15年目の小さな試練
 その後、おばさんと一緒に後部座席に乗ったハルちゃんは、家に着いても目を覚まさなかった。

 約十分後に到着した牧村家で、俺はハルちゃんを抱き上げて寝室のベッドまで運んだ。
 そこから先は、おばさんと沙代さんが動き回り、俺は沙代さんが出してきた点滴台をベッドサイドに運んだり、ハルちゃんの荷物を机の上に移動してみたり、せめて邪魔にならないようにと動くだけ。

 おばさんが聴診器でハルちゃんの胸の音を聴き、脈を測るのを見るのも初めてだった。

 まるで入院している時のように、ハルちゃんは酸素マスクと点滴、それから酸素濃度計を着けられて静かに眠っていた。念のためにと、枕元には嘔吐に備えて容器が置かれている。

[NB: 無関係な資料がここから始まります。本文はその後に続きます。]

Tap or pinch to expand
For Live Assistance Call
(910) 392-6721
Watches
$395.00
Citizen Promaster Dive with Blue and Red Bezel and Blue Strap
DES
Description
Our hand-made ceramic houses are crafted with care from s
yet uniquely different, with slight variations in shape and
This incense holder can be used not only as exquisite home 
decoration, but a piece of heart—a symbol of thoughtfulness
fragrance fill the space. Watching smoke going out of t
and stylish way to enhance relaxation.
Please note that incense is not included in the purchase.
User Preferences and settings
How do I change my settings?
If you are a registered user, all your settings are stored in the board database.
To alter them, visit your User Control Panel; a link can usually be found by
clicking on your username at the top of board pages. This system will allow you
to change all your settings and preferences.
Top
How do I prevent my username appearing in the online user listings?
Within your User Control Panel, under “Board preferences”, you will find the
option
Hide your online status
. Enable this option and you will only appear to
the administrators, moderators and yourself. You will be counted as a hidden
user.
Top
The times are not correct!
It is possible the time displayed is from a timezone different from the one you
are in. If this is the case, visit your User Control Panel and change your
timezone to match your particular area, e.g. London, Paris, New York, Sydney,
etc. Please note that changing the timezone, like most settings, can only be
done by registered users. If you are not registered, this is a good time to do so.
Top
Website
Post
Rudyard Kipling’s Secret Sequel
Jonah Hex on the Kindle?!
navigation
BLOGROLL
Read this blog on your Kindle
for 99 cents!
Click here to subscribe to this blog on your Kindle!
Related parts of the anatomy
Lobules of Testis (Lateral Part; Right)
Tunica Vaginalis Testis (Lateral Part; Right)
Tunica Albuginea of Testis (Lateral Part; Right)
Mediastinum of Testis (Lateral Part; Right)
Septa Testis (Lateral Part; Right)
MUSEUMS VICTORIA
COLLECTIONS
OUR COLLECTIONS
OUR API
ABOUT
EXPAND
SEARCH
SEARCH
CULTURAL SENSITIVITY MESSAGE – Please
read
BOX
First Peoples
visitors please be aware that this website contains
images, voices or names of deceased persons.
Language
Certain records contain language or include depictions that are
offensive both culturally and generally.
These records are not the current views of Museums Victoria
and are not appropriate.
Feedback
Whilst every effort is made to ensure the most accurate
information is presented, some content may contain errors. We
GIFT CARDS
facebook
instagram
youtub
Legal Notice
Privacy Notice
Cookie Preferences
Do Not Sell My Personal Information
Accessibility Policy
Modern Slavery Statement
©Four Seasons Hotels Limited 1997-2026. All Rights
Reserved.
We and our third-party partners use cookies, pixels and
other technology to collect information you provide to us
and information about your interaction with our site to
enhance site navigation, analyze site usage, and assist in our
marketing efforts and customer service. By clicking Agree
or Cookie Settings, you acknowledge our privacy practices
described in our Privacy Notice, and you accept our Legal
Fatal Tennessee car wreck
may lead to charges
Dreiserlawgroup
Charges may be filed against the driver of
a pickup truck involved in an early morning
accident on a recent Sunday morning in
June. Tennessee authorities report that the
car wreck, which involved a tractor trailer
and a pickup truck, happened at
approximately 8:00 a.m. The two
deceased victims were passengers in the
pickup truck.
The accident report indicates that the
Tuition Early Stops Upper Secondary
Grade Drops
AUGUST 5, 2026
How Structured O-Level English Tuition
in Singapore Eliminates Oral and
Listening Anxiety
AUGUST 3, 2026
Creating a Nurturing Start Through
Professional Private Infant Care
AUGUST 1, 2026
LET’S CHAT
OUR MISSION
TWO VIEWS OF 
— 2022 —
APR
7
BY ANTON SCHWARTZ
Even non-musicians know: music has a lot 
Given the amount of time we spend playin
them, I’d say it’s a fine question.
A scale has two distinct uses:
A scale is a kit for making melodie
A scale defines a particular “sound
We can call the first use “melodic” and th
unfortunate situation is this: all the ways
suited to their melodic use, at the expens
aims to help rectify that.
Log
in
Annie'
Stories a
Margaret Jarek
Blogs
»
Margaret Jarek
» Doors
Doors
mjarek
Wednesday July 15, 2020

 改めて、ハルちゃんが結構な重病人なのだと実感する。

 一段落したところで、おばさんは俺に向き直って言った。

「晃太くん、今日は本当にありがとう。すごく助かった」

「あ、いえ、何も大したことはしてないです」

 本当に、俺は何もしていない。

 ハルちゃんを医務室に運んでくれたのは、ハルちゃんの同級生だし。何より、具合が悪くなる直前の昼休み、一緒にいたのに、俺はハルちゃんの体調不良に全く気が付かなかった。

 俺がやったのは、ハルちゃんの様子を見に行き、沙代さんに電話をした事と、ハルちゃんを抱いて運んだ事だけだ。それだって、俺がいなければ医務室の先生がやってくれたのだろう。

「むしろ、叶太に頼まれていたのに、ハルちゃんが調子悪いことに全然気付けなくて、本当に済みませんでした」

「晃太くん、何、それ気にしてたの?」

 おばさんは呆気にとられたように目を丸くして俺を見た。